== Exercise passage ==
Ok, so here we are. Tomorrow is New Year's Eve!

Last year I was on the beach for the new year. It was fantastic; the place is wonderful (Pitangueiras beach in Guarujá). That night I didn't make any new year resolutions: I delayed that until the next day, when I made three promises. Learn to drive, exercise my own patience and not to spend the next new year's eve alone.

Number one was the one I managed to avoid the whole year: I had the chance, more than once, during 2006 of doing it. And yet, I did not. Shame on me, 'nuff said.

Number two was the subjective one; I'm not sure how much I accomplished in doing what I proposed to myself: patience was just a word I used for many things, including patience itself, tolerance and so on. Virtues I am aware I lack, at least a bit.

Number three was the one I wasn't sure I was going to fulfill. And yet, it is just another example of how our expectations are mistaken sometimes. The first one, learning to drive, was the one I was completely sure I was going to get done. Oh well. I can't say I was actually alone, of course. Not last year, and not now. I mean alone in another sense; without a girlfriend. There, I said it. This time, Sam is with me, in thought. She's very far away, visiting her mother for the holidays. I can't wait to see her again, I miss her very much. Anyway, before I get too far away from my point here, I just want to say that life has much more significance when one has someone like I have Sam. There are a lot of words I'd like to use to describe her and what I feel when I'm with her, but I don't feel comfortable talking about that like this. So, I'm gonna end this post right here.

Happy New Year.

Wednesday, December 27, 2006

Oh well.

Sometimes I catch myself wondering if I say too much in posts like the last one.

I think it cannot be helped. Sometimes we just have a lot to say, and not necessarily we know the best way to say it. So we say it anyway, as best as we can.

The last post was something like that. I began writing about something and moved on to another subject almost without noticing. Sometimes it happens - I just keep writing, and whatever comes to mind ends up being transferred to the keyboard. This time, I'm keeping track of what I write, mostly because my main impulse was to write about a few things I said in the last post, which didn't turn out the way I thought they would, mostly because I didn't think very hard about what I was writing. Am I making any sense here? Oh well. My point is, sometimes I wish I could do more. I am very afraid of being mediocre, so I try to justify everything I do, regardless of necessity. However, and I just thought of that, I am glad I'm not perfect. Actually, I'm pretty far from that, which makes it even better, because that means I can get better in a lot of ways.

In other news, I'm happy. 2006 was a fantastic year for me. More on that later on, in the "happe new year post". See ya.

== Supplied entries ==
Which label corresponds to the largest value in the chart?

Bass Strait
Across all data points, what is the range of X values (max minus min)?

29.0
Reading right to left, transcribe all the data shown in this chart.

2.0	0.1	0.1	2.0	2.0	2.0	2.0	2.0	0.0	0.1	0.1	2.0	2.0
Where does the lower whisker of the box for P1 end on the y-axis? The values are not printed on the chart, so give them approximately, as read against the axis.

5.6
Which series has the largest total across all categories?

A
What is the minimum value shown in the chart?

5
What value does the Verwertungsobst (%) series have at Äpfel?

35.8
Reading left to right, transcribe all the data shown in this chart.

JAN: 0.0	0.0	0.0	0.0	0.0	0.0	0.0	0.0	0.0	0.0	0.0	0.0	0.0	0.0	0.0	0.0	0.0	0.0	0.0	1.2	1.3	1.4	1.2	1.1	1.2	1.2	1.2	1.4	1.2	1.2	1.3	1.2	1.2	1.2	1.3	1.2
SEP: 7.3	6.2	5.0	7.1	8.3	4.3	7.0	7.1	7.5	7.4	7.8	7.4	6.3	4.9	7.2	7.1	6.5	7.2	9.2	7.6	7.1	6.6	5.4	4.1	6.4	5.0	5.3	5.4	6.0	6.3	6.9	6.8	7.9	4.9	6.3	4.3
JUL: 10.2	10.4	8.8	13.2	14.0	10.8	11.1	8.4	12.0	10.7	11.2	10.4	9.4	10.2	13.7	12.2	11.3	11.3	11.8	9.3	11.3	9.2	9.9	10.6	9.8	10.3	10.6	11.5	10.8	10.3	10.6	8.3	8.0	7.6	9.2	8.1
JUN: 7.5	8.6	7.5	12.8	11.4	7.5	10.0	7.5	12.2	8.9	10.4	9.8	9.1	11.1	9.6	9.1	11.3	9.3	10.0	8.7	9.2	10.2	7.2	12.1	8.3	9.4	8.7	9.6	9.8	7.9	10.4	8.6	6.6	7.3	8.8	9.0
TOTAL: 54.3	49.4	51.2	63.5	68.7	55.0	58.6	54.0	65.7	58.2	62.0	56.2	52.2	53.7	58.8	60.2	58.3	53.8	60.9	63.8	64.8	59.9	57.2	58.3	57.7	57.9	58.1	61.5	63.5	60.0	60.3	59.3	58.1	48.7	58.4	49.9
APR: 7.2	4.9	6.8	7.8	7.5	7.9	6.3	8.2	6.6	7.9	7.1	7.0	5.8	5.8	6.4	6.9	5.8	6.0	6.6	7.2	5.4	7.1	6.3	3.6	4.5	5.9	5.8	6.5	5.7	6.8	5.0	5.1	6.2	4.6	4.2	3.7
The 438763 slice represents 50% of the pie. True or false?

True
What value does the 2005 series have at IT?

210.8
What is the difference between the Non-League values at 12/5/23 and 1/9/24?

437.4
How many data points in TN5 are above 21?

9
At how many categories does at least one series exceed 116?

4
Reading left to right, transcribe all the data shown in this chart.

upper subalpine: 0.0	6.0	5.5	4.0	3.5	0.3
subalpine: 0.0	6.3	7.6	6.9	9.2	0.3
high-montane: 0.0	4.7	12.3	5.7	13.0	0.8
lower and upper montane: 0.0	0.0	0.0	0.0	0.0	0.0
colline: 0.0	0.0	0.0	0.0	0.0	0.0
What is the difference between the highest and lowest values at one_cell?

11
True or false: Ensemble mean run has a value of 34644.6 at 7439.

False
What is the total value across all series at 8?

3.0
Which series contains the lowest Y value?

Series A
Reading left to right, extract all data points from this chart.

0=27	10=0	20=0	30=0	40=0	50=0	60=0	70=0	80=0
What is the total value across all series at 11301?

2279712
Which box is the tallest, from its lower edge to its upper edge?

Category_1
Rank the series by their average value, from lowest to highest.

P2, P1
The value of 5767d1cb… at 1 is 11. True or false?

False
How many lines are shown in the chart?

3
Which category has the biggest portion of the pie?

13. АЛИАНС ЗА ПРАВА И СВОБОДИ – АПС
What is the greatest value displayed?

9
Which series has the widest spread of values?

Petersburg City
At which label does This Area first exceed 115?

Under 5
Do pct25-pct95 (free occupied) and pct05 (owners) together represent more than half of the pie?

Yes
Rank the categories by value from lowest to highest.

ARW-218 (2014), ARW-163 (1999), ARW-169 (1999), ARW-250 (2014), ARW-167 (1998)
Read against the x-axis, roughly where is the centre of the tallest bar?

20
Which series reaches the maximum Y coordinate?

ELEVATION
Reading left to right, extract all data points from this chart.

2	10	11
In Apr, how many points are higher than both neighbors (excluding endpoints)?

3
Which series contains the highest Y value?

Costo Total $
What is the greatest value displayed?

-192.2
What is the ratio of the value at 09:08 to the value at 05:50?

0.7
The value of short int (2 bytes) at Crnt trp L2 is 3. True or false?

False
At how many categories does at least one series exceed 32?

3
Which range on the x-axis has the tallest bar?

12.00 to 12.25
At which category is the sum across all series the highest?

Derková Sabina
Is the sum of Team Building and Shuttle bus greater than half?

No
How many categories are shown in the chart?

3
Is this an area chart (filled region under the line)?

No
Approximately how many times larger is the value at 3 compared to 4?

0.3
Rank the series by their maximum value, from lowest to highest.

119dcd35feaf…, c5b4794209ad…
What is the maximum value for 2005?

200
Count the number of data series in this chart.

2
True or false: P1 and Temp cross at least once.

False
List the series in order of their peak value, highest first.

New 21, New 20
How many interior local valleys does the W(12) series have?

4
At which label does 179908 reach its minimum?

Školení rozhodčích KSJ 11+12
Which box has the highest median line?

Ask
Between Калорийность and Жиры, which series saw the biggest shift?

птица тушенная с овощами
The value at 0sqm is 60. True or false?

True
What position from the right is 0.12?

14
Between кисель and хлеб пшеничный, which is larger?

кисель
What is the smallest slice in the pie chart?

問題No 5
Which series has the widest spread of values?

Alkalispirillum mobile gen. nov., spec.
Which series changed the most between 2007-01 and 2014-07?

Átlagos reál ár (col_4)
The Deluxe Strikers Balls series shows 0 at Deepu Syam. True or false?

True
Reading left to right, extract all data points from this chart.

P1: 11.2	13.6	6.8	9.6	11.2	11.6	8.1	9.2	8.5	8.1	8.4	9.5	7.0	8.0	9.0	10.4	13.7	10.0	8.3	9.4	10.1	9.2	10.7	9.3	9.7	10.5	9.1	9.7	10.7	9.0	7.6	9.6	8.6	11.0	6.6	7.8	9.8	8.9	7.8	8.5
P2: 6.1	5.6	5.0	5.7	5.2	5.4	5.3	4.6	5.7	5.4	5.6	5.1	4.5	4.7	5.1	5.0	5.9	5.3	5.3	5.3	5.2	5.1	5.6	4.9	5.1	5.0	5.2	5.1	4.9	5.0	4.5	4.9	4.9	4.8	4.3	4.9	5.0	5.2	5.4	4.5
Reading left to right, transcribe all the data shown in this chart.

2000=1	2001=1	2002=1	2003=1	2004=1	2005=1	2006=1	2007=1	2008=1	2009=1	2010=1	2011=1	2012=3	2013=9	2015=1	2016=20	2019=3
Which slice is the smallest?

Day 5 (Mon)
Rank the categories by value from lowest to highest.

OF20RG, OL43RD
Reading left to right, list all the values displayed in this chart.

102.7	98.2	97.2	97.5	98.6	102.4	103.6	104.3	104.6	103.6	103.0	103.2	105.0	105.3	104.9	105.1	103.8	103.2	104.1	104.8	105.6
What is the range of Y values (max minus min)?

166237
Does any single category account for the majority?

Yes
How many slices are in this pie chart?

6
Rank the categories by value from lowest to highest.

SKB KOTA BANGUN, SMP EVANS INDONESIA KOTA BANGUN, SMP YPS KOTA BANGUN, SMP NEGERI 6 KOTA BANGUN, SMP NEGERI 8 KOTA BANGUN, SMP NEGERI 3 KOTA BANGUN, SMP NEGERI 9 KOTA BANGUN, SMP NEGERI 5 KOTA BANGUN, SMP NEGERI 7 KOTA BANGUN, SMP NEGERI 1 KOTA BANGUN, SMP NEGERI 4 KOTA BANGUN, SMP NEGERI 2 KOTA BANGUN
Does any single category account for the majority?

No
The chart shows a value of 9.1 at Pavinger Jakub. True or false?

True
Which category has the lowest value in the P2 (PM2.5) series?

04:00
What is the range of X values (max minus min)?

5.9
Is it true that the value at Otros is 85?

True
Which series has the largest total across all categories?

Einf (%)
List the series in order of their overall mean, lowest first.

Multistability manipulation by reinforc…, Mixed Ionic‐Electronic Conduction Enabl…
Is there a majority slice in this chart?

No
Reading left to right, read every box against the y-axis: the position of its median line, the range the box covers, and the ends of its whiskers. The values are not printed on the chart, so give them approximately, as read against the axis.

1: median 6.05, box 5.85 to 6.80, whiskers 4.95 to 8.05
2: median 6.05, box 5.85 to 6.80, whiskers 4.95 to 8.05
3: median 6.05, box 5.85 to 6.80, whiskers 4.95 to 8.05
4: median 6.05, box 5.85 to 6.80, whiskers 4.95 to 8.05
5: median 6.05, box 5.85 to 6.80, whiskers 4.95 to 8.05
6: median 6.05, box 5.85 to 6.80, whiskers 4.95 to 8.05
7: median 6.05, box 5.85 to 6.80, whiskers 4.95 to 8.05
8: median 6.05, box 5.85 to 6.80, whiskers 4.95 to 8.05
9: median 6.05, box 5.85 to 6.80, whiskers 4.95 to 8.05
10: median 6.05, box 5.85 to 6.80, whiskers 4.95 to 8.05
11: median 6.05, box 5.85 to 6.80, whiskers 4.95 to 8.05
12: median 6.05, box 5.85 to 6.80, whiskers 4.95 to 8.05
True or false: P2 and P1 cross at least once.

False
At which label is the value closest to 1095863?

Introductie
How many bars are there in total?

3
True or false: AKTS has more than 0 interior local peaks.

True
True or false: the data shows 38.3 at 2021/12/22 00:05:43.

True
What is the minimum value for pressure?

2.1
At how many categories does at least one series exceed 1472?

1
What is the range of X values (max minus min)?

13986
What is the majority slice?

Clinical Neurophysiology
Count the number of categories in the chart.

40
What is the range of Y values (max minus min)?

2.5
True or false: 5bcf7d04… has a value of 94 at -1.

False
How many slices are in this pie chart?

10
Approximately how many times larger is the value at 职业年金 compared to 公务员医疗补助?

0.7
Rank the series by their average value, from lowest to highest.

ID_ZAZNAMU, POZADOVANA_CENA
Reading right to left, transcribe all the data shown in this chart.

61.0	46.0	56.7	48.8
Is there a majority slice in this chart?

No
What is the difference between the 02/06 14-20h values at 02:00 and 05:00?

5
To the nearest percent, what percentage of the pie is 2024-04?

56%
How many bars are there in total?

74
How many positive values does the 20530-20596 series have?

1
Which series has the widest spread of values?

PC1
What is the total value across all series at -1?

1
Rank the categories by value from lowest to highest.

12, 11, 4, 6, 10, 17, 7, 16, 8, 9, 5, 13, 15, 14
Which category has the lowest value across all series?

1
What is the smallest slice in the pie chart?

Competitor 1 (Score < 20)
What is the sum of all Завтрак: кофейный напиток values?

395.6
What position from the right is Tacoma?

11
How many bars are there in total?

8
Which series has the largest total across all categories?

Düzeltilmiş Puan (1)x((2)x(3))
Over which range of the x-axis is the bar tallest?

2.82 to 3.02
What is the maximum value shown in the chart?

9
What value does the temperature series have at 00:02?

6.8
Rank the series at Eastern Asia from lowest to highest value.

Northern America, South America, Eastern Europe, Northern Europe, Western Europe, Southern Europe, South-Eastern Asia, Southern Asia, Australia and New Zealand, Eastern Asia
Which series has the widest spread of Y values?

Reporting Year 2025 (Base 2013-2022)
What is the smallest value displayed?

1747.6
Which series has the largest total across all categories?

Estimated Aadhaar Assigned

== Exercise prompt ==
In the blog post, on which beach did the writer spend the previous New Year's Eve?

== Response to this exercise ==
Pitangueiras beach in Guarujá.